Eleições no Peru: Candidato pede recontagem de votos na reta final da disputa

Roberto Sánchez, candidato à Presidência do Peru. Foto: Reprodução
Com 98% das urnas apuradas e vantagem de 1.616 votos para Keiko Fujimori, o candidato Roberto Sánchez propõe revisão de "todas as atas que a legislação permita"
O candidato à Presidência do Peru, Roberto Sánchez, solicitou nesta sexta-feira (12) a "recontagem em todas as atas que a legislação permita revisar". Com aproximadamente 98% das urnas apuradas, ele se encontra em desvantagem na disputa: sua opositora, Keiko Fujimori, lidera com 50,004% dos votos, com uma margem de apenas 1.616 votos.

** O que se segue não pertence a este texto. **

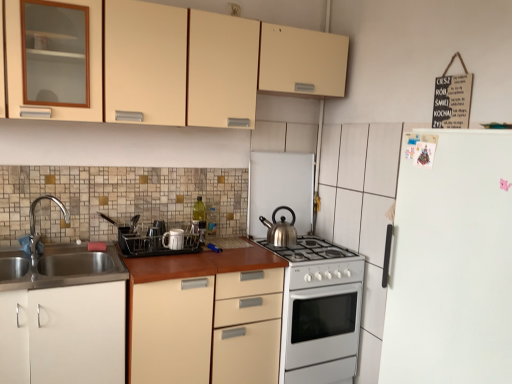
Where is `vacant space in front of matte plastic dish rack at center, which is the 3th appliance in right-to-left order`? This screenshot has height=384, width=512. vacant space in front of matte plastic dish rack at center, which is the 3th appliance in right-to-left order is located at coordinates (146, 258).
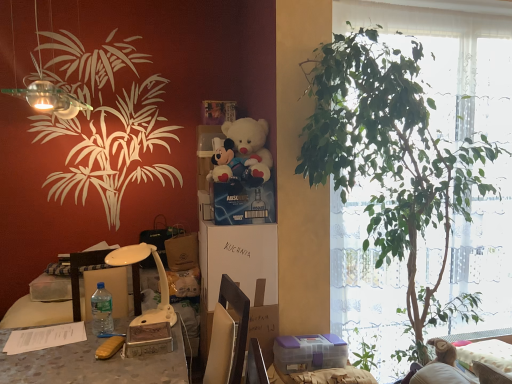
Image resolution: width=512 pixels, height=384 pixels. What do you see at coordinates (309, 353) in the screenshot? I see `purple plastic container at lower center, the third box viewed from the back` at bounding box center [309, 353].

Locate an element on the screen. Image resolution: width=512 pixels, height=384 pixels. white plastic lamp at lower left, the second lamp in the front-to-back sequence is located at coordinates (159, 281).

Can you tell me how much transparent glass lamp at upper left, arranged as the first lamp when viewed from the front, and purple plastic container at lower center, which is the 4th box from left to right, differ in facing direction?

The angular difference between transparent glass lamp at upper left, arranged as the first lamp when viewed from the front, and purple plastic container at lower center, which is the 4th box from left to right, is 2.53 degrees.

Is transparent glass lamp at upper left, arranged as the first lamp when viewed from the front, directly adjacent to purple plastic container at lower center, which appears as the first box when ordered from the bottom?

No, transparent glass lamp at upper left, arranged as the first lamp when viewed from the front, is not touching purple plastic container at lower center, which appears as the first box when ordered from the bottom.

From a real-world perspective, relative to purple plastic container at lower center, which is the 1th box in right-to-left order, is transparent glass lamp at upper left, marked as the 2th lamp in a back-to-front arrangement, vertically above or below?

From a real-world perspective, transparent glass lamp at upper left, marked as the 2th lamp in a back-to-front arrangement, is physically above purple plastic container at lower center, which is the 1th box in right-to-left order.

Between point (49, 95) and point (277, 365), which one is positioned in front?

The point (49, 95) is more forward.

The image size is (512, 384). What are the coordinates of `cardboard box below the white plastic lamp at lower left, the second lamp in the front-to-back sequence (from a real-world perspective)` in the screenshot? It's located at tap(263, 323).

Is cardboard box at center spatially inside white plastic lamp at lower left, marked as the 1th lamp in a back-to-front arrangement, or outside of it?

cardboard box at center lies outside white plastic lamp at lower left, marked as the 1th lamp in a back-to-front arrangement.

Considering the points (255, 320) and (163, 298), which point is in front, point (255, 320) or point (163, 298)?

The point (255, 320) is closer.

Is cardboard box at center far from white plastic lamp at lower left, marked as the 1th lamp in a back-to-front arrangement?

Actually, cardboard box at center and white plastic lamp at lower left, marked as the 1th lamp in a back-to-front arrangement, are a little close together.

Is cardboard box at center closer to camera compared to velvet pink couch at lower right?

No.

This screenshot has width=512, height=384. Identify the location of cardboard box behind the velvet pink couch at lower right. (263, 323).

Can you confirm if cardboard box at center is taller than velvet pink couch at lower right?

Correct, cardboard box at center is much taller as velvet pink couch at lower right.

From the image's perspective, would you say cardboard box at center is shown under velvet pink couch at lower right?

No, from the image's perspective, cardboard box at center is not beneath velvet pink couch at lower right.

Looking at their sizes, would you say velvet pink couch at lower right is wider or thinner than wooden box at center, the third box viewed from the right?

Considering their sizes, velvet pink couch at lower right looks broader than wooden box at center, the third box viewed from the right.

From the image's perspective, which is above, velvet pink couch at lower right or wooden box at center, which is the 4th box from back to front?

wooden box at center, which is the 4th box from back to front, from the image's perspective.

Does velvet pink couch at lower right come in front of wooden box at center, which appears as the third box when viewed from the top?

That is False.

From a real-world perspective, is velvet pink couch at lower right above or below wooden box at center, acting as the second box starting from the bottom?

velvet pink couch at lower right is situated lower than wooden box at center, acting as the second box starting from the bottom, in the real world.

Considering the relative sizes of green leafy plant at right and white plastic lamp at lower left, placed as the second lamp when sorted from top to bottom, in the image provided, is green leafy plant at right wider than white plastic lamp at lower left, placed as the second lamp when sorted from top to bottom,?

Yes.

Based on the photo, measure the distance from green leafy plant at right to white plastic lamp at lower left, marked as the 1th lamp in a back-to-front arrangement.

The distance of green leafy plant at right from white plastic lamp at lower left, marked as the 1th lamp in a back-to-front arrangement, is 1.26 meters.

Consider the image. Can we say green leafy plant at right lies outside white plastic lamp at lower left, marked as the 1th lamp in a back-to-front arrangement?

green leafy plant at right is positioned outside white plastic lamp at lower left, marked as the 1th lamp in a back-to-front arrangement.

From the image's perspective, is green leafy plant at right positioned above or below white plastic lamp at lower left, marked as the 1th lamp in a back-to-front arrangement?

A: Based on their image positions, green leafy plant at right is located above white plastic lamp at lower left, marked as the 1th lamp in a back-to-front arrangement.

In the scene shown: Is transparent glass lamp at upper left, which appears as the second lamp when ordered from the bottom, behind clear plastic bottle at lower left?

No, the depth of transparent glass lamp at upper left, which appears as the second lamp when ordered from the bottom, is less than that of clear plastic bottle at lower left.

Can you confirm if transparent glass lamp at upper left, marked as the 2th lamp in a back-to-front arrangement, is thinner than clear plastic bottle at lower left?

In fact, transparent glass lamp at upper left, marked as the 2th lamp in a back-to-front arrangement, might be wider than clear plastic bottle at lower left.

From the image's perspective, is transparent glass lamp at upper left, the 1th lamp viewed from the top, on clear plastic bottle at lower left?

Yes, from the image's perspective, transparent glass lamp at upper left, the 1th lamp viewed from the top, is above clear plastic bottle at lower left.

Could you tell me if transparent glass lamp at upper left, marked as the 2th lamp in a back-to-front arrangement, is facing clear plastic bottle at lower left?

No, transparent glass lamp at upper left, marked as the 2th lamp in a back-to-front arrangement, is not facing towards clear plastic bottle at lower left.

From the image's perspective, does transparent glass lamp at upper left, which appears as the second lamp when ordered from the bottom, appear lower than white plastic lamp at lower left, placed as the second lamp when sorted from top to bottom?

Incorrect, from the image's perspective, transparent glass lamp at upper left, which appears as the second lamp when ordered from the bottom, is higher than white plastic lamp at lower left, placed as the second lamp when sorted from top to bottom.

Which object is wider, transparent glass lamp at upper left, the 1th lamp viewed from the top, or white plastic lamp at lower left, the second lamp in the front-to-back sequence?

Wider between the two is transparent glass lamp at upper left, the 1th lamp viewed from the top.

Between transparent glass lamp at upper left, arranged as the first lamp when viewed from the front, and white plastic lamp at lower left, marked as the 1th lamp in a back-to-front arrangement, which one has more height?

Standing taller between the two is transparent glass lamp at upper left, arranged as the first lamp when viewed from the front.

The width and height of the screenshot is (512, 384). In order to click on lamp that is the 2nd one when counting leftward from the purple plastic container at lower center, the 4th box viewed from the top in this screenshot , I will do `click(49, 98)`.

Locate an element on the screen. cardboard box below the white plastic lamp at lower left, the first lamp ordered from the bottom (from a real-world perspective) is located at coordinates (263, 323).

Which object lies further to the anchor point transparent glass lamp at upper left, the 1th lamp viewed from the top, cardboard box at center or green leafy plant at right?

green leafy plant at right is further to transparent glass lamp at upper left, the 1th lamp viewed from the top.

Considering their positions, is blue cardboard box at center, acting as the first box starting from the top, positioned further to white plastic lamp at lower left, placed as the second lamp when sorted from top to bottom, than cardboard box at center?

The object further to white plastic lamp at lower left, placed as the second lamp when sorted from top to bottom, is blue cardboard box at center, acting as the first box starting from the top.

When comparing their distances from brown paper bag at center, arranged as the first box when viewed from the back, does transparent glass lamp at upper left, which appears as the second lamp when ordered from the bottom, or wooden box at center, which is the 4th box from back to front, seem closer?

wooden box at center, which is the 4th box from back to front.

Which object lies nearer to the anchor point purple plastic container at lower center, which is the 4th box from left to right, velvet pink couch at lower right or green leafy plant at right?

Among the two, velvet pink couch at lower right is located nearer to purple plastic container at lower center, which is the 4th box from left to right.

Which object lies further to the anchor point white plush teddy bear at center, white plastic lamp at lower left, placed as the second lamp when sorted from top to bottom, or clear plastic bottle at lower left?

The object further to white plush teddy bear at center is clear plastic bottle at lower left.

Consider the image. Which object lies nearer to the anchor point purple plastic container at lower center, the 4th box viewed from the top, transparent glass lamp at upper left, arranged as the first lamp when viewed from the front, or white plush teddy bear at center?

white plush teddy bear at center.

Estimate the real-world distances between objects in this image. Which object is further from clear plastic bottle at lower left, white plastic lamp at lower left, the first lamp ordered from the bottom, or cardboard box at center?

The object further to clear plastic bottle at lower left is cardboard box at center.

Considering their positions, is purple plastic container at lower center, which is the 4th box from left to right, positioned closer to brown paper bag at center, placed as the 2th box when sorted from top to bottom, than cardboard box at center?

cardboard box at center is positioned closer to the anchor brown paper bag at center, placed as the 2th box when sorted from top to bottom.

Find the location of a particular element. This screenshot has height=384, width=512. houseplant between white plush teddy bear at center and cardboard box at center in the vertical direction is located at coordinates (391, 158).

Locate an element on the screen. This screenshot has height=384, width=512. teddy bear situated between wooden box at center, acting as the second box starting from the bottom, and velvet pink couch at lower right from left to right is located at coordinates (248, 150).

This screenshot has width=512, height=384. I want to click on cardboard box located between clear plastic bottle at lower left and brown paper bag at center, the 3th box when ordered from bottom to top, in the depth direction, so click(263, 323).

Identify the location of lamp between transparent glass lamp at upper left, which appears as the second lamp when ordered from the bottom, and blue cardboard box at center, marked as the second box in a back-to-front arrangement, from front to back. (159, 281).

Além do pedido de recontagem, Sánchez convidou Fujimori a se juntar a ele na iniciativa. A declaração foi divulgada nas redes sociais, com o candidato de perfil mais à esquerda demonstrando interesse em "formular um convite a Keiko Fujimori" para que ambos atuem "conjuntamente em defesa da transparência e da confiança cidadã".

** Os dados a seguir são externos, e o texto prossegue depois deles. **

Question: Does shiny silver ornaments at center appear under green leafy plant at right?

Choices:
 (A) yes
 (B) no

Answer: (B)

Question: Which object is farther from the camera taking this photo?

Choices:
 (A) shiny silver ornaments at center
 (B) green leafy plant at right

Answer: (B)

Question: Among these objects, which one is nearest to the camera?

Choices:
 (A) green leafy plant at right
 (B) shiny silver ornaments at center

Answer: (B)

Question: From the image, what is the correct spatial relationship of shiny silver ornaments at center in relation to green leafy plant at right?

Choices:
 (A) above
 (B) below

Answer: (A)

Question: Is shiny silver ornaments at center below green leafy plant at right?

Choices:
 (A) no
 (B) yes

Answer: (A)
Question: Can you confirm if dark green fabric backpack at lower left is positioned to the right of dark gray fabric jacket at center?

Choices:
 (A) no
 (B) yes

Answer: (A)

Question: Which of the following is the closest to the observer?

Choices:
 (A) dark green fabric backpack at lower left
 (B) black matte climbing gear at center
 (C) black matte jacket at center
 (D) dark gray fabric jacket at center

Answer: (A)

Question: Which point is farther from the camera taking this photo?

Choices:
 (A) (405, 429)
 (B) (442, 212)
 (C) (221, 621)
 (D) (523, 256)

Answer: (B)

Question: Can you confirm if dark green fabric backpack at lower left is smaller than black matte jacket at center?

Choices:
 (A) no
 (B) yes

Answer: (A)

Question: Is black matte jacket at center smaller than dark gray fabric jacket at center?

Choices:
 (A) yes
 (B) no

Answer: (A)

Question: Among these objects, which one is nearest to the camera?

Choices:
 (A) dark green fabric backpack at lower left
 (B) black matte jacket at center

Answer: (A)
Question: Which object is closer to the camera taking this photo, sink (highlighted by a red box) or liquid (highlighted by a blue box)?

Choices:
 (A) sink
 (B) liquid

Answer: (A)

"A diferença atual é tão reduzida que o Peru merece que não fique nenhuma dúvida sobre a vontade expressa nas urnas", escreveu Sánchez.
"Por isso, proponho que solicitemos conjuntamente uma revisão exaustiva e um reconto dos votos em todas aquelas atas que a legislação permita revisar, com pleno respeito às instituições eleitorais e às normas vigentes", completou o candidato.
O site oficial da contagem de votos aponta que apenas nove urnas estão pendentes de apuração, enquanto outras 1.595 estão marcadas como "para envio ao JJE".
O JJE (Jurado Eleitoral Especial) é o órgão máximo da eleição peruana, equivalente ao TSE no Brasil. O envio dessas urnas pode sinalizar inconsistências ou possíveis erros na apuração da ata.
No Peru, o voto é feito em cédulas de papel depositadas na urna, e cada mesa de votação gera uma ata ao final do processo, o que torna a contabilização dos votos mais demorada.
Recontagem de votos
A recontagem de votos é considerada "normal" pelo órgão eleitoral peruano. Antes do segundo turno, o JJE publicou um comunicado afirmando que a declaração do novo presidente do país poderia demorar.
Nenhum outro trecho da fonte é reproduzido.